Copy out the lines of the material starting at its beginning and ending after the line that has "Subscribe Now". Leave the pictures out.

----------

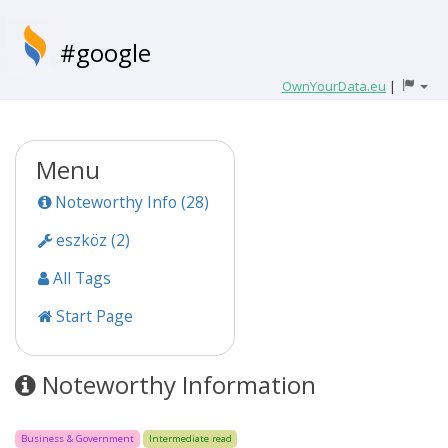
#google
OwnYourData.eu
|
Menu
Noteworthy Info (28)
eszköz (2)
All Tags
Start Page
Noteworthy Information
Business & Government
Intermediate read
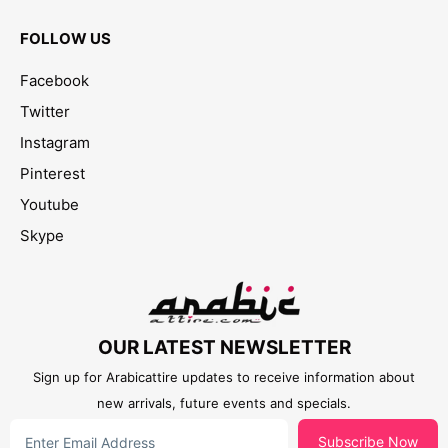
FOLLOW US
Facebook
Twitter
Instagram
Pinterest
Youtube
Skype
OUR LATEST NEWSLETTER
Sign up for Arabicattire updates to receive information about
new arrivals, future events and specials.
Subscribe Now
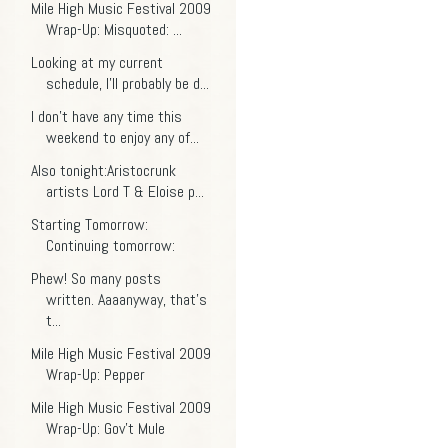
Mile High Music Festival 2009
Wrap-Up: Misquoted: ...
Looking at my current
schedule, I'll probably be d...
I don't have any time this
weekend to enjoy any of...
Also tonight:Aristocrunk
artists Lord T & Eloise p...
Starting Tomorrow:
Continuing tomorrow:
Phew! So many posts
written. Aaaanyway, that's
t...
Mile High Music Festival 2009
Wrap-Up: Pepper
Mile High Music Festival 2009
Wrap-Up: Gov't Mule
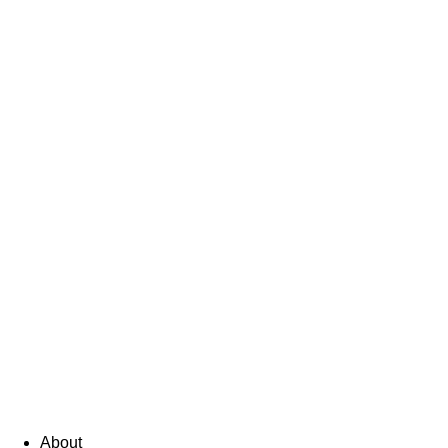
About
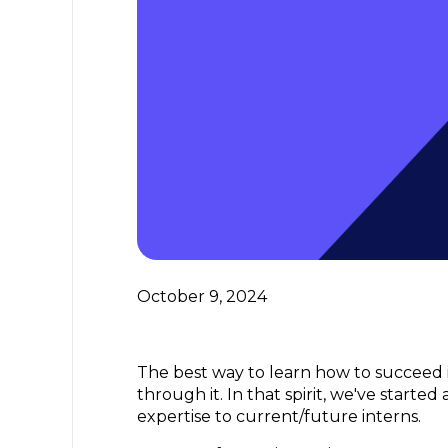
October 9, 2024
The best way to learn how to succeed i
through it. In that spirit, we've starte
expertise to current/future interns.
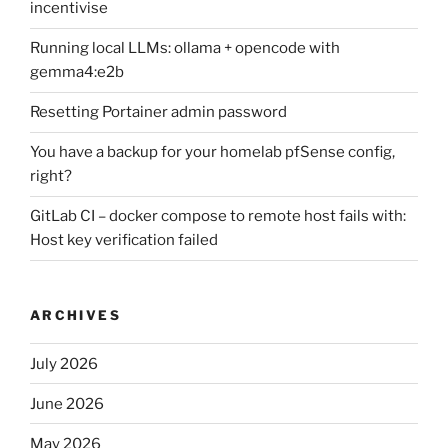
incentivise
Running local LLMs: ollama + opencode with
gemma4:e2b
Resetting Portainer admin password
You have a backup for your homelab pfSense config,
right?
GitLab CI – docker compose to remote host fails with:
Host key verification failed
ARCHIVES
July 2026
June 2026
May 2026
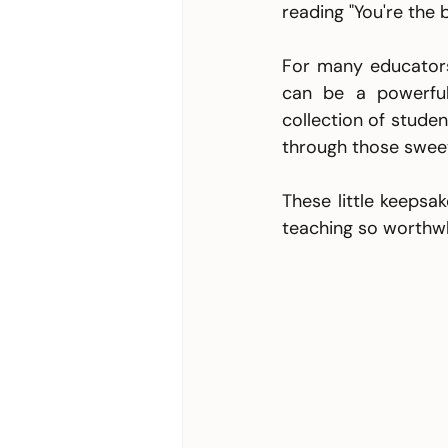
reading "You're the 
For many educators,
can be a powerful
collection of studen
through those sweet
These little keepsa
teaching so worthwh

----------

EXPECTED ANSWER:
#google
OwnYourData.eu
|
Menu
Noteworthy Info (28)
eszköz (2)
All Tags
Start Page
Noteworthy Information
Business & Government
Intermediate read
FOLLOW US
Facebook
Twitter
Instagram
Pinterest
Youtube
Skype
OUR LATEST NEWSLETTER
Sign up for Arabicattire updates to receive information about
new arrivals, future events and specials.
Subscribe Now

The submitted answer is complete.